"The great office meltdown has begun" (12 September, pages 24-25) certainly throws up a conundrum: global warming is causing higher summer temperatures, therefore increasing demand for air-conditioning; this in turn adds to energy use, causes more carbon dioxide emissions and accelerates global warming.
However, I don't agree with Nick Cullen, the climate change specialist at Hoare Lee, that existing buildings won't be able to be adapted to cope. We at Reid Architecture have taken a 1950s building in central London and refurbished it to be naturally ventilated. Solar gain is controlled through the use of blinds, we stripped out the ceiling to expose the concrete soffits with their thermal mass, used efficient T5
tubes for lighting and installed chilled beams to deal with summer temperature peaks. This didn't require wholesale gutting, as the chilled water supply for the beams is very small-scale.
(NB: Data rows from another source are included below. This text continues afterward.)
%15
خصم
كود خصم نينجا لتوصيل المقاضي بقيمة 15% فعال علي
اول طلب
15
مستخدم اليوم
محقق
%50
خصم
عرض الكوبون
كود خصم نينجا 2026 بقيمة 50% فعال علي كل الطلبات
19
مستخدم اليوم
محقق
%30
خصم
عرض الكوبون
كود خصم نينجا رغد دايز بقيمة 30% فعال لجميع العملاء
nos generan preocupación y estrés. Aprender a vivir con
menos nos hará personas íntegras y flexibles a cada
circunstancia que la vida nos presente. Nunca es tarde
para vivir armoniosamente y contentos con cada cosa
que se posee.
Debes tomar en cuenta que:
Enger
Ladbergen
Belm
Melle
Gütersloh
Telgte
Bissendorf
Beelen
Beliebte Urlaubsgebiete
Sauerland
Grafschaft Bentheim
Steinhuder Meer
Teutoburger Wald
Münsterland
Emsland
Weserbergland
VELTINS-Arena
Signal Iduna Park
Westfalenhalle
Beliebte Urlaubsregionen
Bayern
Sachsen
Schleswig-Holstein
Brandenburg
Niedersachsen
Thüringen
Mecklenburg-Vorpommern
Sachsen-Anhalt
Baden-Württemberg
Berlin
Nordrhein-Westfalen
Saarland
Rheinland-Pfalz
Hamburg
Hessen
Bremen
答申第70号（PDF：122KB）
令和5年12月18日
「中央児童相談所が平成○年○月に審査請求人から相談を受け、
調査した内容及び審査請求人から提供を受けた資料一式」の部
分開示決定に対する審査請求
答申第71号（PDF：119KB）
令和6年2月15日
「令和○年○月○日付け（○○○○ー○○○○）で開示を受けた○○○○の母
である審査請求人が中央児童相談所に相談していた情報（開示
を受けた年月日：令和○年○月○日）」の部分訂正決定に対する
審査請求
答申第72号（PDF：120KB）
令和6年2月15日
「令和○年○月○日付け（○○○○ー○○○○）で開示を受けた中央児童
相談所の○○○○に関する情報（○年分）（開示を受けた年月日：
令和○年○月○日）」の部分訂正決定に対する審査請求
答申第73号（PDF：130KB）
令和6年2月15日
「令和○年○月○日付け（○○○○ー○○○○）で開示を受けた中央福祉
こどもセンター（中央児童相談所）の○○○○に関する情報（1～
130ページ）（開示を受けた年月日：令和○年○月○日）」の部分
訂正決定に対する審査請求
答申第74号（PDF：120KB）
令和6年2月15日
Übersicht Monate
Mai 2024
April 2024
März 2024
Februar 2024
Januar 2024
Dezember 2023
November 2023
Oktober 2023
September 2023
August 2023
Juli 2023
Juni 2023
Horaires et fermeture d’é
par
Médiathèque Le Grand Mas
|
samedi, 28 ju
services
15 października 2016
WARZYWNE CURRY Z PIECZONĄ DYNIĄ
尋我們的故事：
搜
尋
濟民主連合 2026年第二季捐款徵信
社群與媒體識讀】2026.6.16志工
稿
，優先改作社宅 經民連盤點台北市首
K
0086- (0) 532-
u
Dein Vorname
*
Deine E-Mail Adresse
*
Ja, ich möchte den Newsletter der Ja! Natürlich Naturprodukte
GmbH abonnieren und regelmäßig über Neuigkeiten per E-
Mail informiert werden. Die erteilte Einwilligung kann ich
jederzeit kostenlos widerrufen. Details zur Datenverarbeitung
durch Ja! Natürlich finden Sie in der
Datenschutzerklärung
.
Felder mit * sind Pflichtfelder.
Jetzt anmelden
The result is a building that coped well this summer and has an energy consumption level less than the typical naturally ventilated office – and 75% of that of an air-conditioned office.
There is no single solution to the climate change conundrum; we must look at the challenges holistically. Some issues I suggest that could be considered are:
- Reduce lighting and equipment loads to compensate for the additional loads for cooling.
- Use the form of cooling with the lowest energy-use possible.
- Set the cooling temperature high so people feel comfortable, not cold.
- Learn from traditional building forms in warm climates.
- Look at the benefits of super insulation to combat worries about lightweight construction.
Stuart Barlow, technical manager/associate director, Reid Architecture, via email.